The RBP2‐H1/JARID1B nuclear protein belongs to the ARID family of DNA‐binding proteins and is a potential tumor suppressor that is lost during melanoma development. As we have recently shown, one physiological function of RBP2‐H1/JARID1B is to exert cell cycle control via maintenance of active retinoblastoma protein. We now add new evidence that RBP2‐H1/JARID1B can also directly regulate gene transcription in a reporter assay system, either alone or as part of a multimolecular complex together with the developmental transcription factors FOXG1b and PAX9. In melanoma cells, chromatin immunoprecipitation combined with promoter chip analysis (ChIP‐on‐chip) suggests a direct binding of re‐expressed RBP2‐H1/JARID1B to a multitude of human regulatory chromosomal elements (promoters, enhancers and introns). Among those, a set of 23 genes, including the melanoma relevant genes CDK6 and JAG‐1 could be confirmed by cDNA microarray analyses to be differentially expressed after RBP2‐H1/JARID1B re‐expression.
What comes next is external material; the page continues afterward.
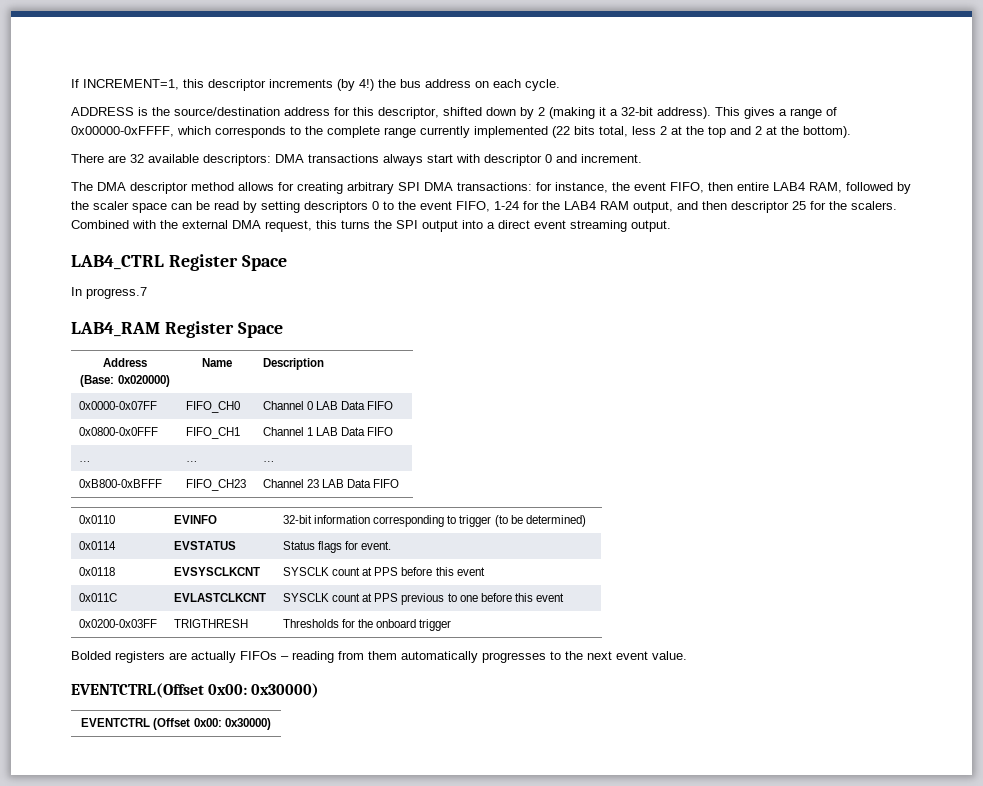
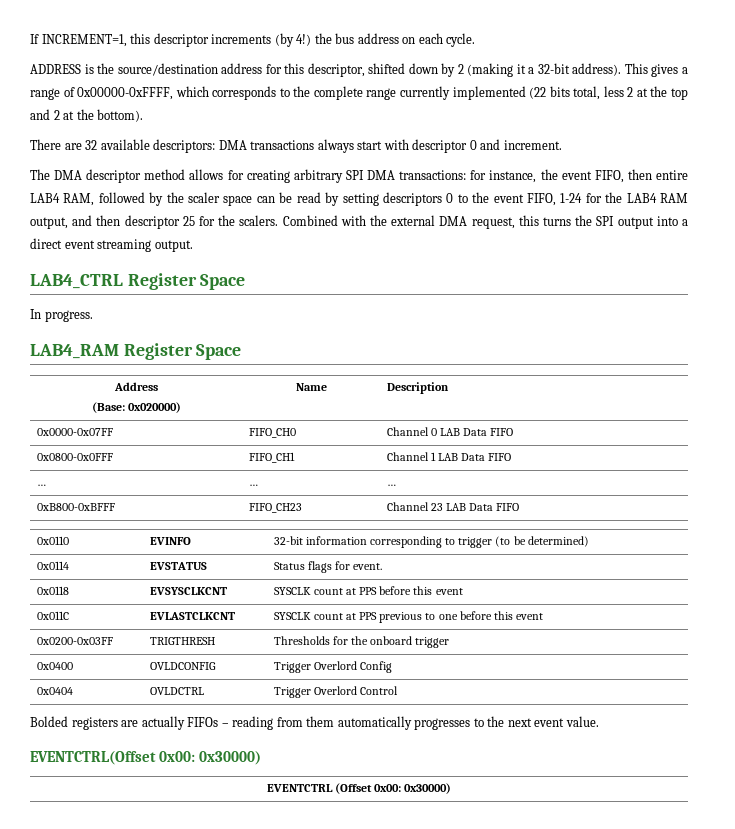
[86,287,147,299] progress.7 -> [44,310,93,322] progress.
(452, 625) none -> [36,662,73,670] [149,662,216,670] [273,661,393,673] [36,687,73,695] [149,687,204,695] [273,686,399,698] // 0x0400 | OVLDCONFIG | Trigger Overlord Config // 0x0404 | OVLDCTRL | Trigger Overlord Control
In contrast, in nonmelanoma HEK 293 cells, RBP2‐H1/JARID1B overexpression only evokes a minor transcriptional response in cDNA microarray analyses. Because the transcriptional regulation in melanoma cells is accompanied by an inhibition of proliferation, an increase in caspase activity and a partial cell cycle arrest in G1/0, our data support an anti‐tumorigenic role of RBP2‐H1/JARID1B in melanocytic cells. © 2007 Wiley‐Liss, Inc.